I bite the side of my lip and lift a shoulder. “You live here long enough, you start to believe in things you might not in the outside world,” I tell him, certain he won’t understand what I mean.
I feel him looking at me, his green eyes too green, and then his hand lifts, reaching toward me. His fingers just barely graze my hair, tickling the soft place behind my ear. “A leaf,” he says, pulling it away and holding it out for me to see. A yellow three-pointed leaf with golden edges rests in his hand. “It was tangled in your hair.”
The closeness of him makes me uneasy, and I brush my fingers quickly through the strands of my hair. “It happens a lot,” I answer softly, looking away from him and feeling the heat rise in my cheeks. “The forest sticks to me.”
His smile is full and wide, and it’s the first time I’ve seen it—the slight curve of his lips, the crooked slant to one side, the wink of his eyes like he might laugh.
I don’t let him see my own smile trying to break across my lips. I know he thinks me strange. A girl who makes potions and whose
hair is tangled with leaves. Surely a witch. Couldn’t possibly be anything else.
I turn away from him and we continue on. A half mile around the north end of the lake, we reach the camp.
The first outpost ever built in these mountains.
The first structures to rise up among the trees.
The Jackjaw Camp for Wayward Boys was founded fifty years ago, built from the remains of the early gold-mining settlement. In the early 1900s, rugged men and woman made their fortunes in these mountains, panning gold along the banks of the Black River. And even the lake itself gave up grains of gold dust in the early years.

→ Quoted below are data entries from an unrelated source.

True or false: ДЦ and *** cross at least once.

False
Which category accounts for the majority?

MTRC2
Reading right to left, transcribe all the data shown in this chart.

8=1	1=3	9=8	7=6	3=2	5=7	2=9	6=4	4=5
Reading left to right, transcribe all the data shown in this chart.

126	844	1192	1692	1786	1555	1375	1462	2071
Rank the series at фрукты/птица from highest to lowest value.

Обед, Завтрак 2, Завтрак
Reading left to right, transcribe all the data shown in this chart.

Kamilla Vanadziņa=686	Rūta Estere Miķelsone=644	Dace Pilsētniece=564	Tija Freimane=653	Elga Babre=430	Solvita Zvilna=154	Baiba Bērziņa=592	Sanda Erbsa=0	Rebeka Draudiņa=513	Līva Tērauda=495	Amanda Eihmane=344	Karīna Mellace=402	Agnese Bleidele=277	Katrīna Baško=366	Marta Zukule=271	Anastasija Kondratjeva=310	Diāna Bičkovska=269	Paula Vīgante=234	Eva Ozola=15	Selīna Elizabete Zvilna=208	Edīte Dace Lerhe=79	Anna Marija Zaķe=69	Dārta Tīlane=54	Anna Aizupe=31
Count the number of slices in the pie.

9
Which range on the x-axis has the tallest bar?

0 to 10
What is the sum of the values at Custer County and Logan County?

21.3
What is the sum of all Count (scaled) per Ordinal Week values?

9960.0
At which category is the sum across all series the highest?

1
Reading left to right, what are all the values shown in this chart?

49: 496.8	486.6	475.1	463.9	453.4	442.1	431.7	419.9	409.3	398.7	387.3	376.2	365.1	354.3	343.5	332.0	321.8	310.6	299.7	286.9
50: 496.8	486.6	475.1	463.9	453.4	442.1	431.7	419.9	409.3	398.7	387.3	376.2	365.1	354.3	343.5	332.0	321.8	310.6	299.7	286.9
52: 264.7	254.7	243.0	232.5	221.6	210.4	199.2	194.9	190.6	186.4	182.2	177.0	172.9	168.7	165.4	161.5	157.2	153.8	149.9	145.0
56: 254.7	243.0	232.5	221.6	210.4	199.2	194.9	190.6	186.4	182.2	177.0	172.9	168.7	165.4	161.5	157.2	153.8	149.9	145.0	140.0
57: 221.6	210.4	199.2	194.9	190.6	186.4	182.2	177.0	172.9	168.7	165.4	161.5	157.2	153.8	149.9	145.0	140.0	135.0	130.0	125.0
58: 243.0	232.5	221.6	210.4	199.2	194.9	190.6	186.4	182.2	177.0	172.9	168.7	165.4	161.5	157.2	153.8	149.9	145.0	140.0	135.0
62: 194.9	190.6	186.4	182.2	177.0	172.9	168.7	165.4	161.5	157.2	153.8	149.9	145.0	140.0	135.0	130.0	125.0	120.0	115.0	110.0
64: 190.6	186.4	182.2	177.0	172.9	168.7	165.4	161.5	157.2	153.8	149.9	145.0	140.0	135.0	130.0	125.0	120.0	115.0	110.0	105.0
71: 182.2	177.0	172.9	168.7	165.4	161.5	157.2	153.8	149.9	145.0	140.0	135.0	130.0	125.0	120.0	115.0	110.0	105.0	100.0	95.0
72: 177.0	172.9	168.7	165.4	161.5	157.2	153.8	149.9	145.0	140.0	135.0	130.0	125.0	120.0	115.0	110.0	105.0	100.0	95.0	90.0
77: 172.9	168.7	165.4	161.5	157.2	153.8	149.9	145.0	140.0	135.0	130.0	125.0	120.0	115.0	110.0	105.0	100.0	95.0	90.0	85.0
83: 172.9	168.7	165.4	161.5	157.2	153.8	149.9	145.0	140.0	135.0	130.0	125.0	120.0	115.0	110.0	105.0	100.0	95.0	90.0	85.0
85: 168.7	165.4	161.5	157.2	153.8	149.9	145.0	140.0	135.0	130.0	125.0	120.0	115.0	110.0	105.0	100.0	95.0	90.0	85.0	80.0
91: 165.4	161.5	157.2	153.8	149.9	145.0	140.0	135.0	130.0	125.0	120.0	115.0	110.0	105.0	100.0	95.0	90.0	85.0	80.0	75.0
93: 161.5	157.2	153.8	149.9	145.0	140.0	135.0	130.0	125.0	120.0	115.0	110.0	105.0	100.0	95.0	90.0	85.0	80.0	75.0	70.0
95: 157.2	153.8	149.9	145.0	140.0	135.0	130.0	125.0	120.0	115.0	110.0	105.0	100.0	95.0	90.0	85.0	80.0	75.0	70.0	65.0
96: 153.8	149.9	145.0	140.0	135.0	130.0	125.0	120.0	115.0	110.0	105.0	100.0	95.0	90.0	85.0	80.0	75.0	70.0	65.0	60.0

But not anymore—the gold is long gone.
Now two dozen cabins sit nestled back in the snow-covered trees, with several smaller, odd-shaped buildings scattered along the shoreline, including a maintenance shed and a pump house that were all once part of the deserted gold-mining town.
The snow at the camp is worn with tracks: the boots of four dozen boys meandering this way and that, from cabin to cabin and back again. In summer, the beach is a chaos of boys playing Frisbee and soccer and wading out into the water with canoes and sailboats they built themselves—most barely seaworthy.
Icicles hang from the eaves of the mess hall, and we clomp up the steps to the two massive wooden doors. From the other side, we can hear the low cacophony of voices—breakfast at the camp is underway.
I glance back at Oliver, his shoulders raised against the cold. I have the distinct thought that maybe I should take him back to my house, hide him in the loft, keep him safe. But again, I know: He’s not mine to keep.
“You coming?” I ask, a waver in my voice, crackling along each word.
Maybe he’s preparing himself for whatever punishment he will face once the camp counselors see that he’s returned. Maybe he wishes he was still out in the woods, flat on his back in the snow. Lost.